■ WORK INSTRUCTIONS:
Find the string "Афинах" in the records. Copy every line it appears in.

■ EXTRACTED INFORMATION:
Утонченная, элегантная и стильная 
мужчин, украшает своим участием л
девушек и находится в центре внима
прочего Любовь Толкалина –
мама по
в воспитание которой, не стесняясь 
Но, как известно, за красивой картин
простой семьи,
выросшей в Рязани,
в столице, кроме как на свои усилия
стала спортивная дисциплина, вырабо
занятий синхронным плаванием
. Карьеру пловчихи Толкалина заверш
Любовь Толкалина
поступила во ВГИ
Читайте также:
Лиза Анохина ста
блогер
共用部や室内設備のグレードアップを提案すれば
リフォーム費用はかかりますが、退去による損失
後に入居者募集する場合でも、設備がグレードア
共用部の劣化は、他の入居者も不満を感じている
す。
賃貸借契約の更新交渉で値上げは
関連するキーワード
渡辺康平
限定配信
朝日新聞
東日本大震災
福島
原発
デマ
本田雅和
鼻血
==
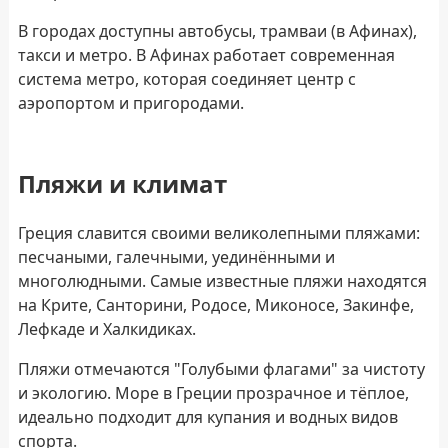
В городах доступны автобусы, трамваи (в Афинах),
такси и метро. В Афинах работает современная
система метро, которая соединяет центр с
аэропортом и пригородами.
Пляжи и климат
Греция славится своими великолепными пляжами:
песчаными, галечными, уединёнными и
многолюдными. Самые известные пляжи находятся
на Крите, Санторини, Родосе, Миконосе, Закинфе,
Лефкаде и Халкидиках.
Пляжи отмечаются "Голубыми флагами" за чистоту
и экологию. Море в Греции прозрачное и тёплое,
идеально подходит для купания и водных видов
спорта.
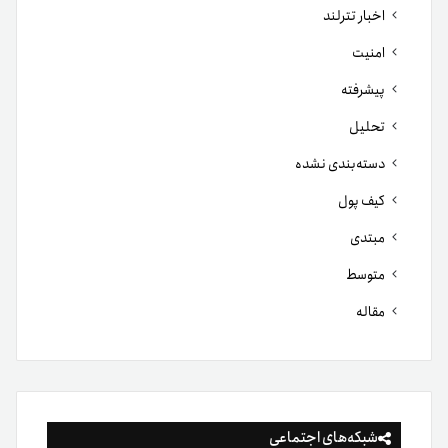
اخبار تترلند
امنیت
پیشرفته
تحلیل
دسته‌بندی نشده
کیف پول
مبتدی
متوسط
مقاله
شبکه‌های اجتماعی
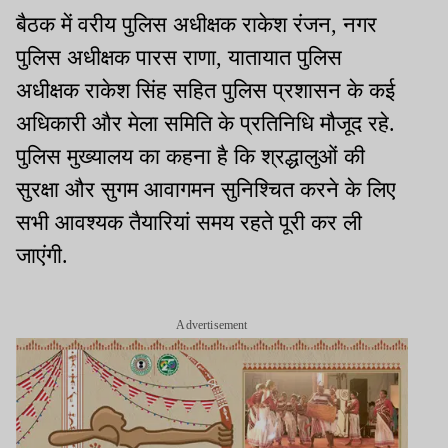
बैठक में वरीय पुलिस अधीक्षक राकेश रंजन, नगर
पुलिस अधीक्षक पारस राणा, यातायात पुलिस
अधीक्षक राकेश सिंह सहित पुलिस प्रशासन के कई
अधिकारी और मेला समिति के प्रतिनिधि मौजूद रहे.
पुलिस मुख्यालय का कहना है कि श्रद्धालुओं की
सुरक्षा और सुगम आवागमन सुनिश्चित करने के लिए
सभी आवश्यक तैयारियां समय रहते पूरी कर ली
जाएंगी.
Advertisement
* * *
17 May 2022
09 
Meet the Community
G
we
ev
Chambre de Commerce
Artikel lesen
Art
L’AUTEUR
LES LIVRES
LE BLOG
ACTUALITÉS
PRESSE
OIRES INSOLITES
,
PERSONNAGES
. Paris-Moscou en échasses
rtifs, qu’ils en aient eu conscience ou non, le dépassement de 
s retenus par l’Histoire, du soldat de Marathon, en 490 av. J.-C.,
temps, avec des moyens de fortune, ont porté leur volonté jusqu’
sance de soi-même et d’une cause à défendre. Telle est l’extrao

■ ANSWER BOX:
В городах доступны автобусы, трамваи (в Афинах),
такси и метро. В Афинах работает современная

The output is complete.